Assignment — Starting from the line in which "ефектовке указываем только" appears, output every line down to the last line of the data below, exactly and without anything more.

Supplied records —
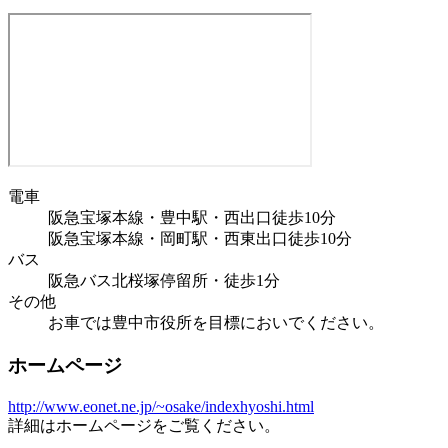
電車
阪急宝塚本線・豊中駅・西出口徒歩10分
阪急宝塚本線・岡町駅・西東出口徒歩10分
バス
阪急バス北桜塚停留所・徒歩1分
その他
お車では豊中市役所を目標においでください。
ホームページ
http://www.eonet.ne.jp/~osake/indexhyoshi.html
詳細はホームページをご覧ください。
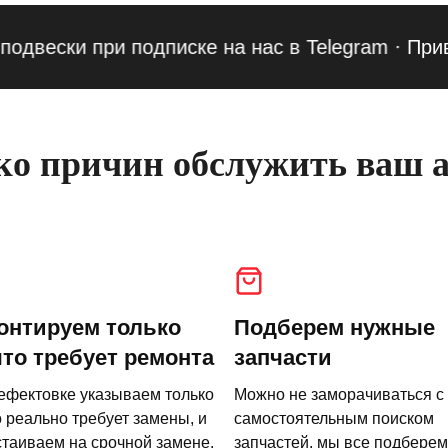
ски при подписке на нас в Telegram
·
Приведи д
о причин обслужить ваш а
онтируем только
Подберем нужные
что требует ремонта
запчасти
ефектовке указываем только
Можно не заморачиваться с
о реально требует замены, и
самостоятельным поиском
стаиваем на срочной замене.
запчастей, мы все подберем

Answer space —
ефектовке указываем только
Можно не заморачиваться с
о реально требует замены, и
самостоятельным поиском
стаиваем на срочной замене.
запчастей, мы все подберем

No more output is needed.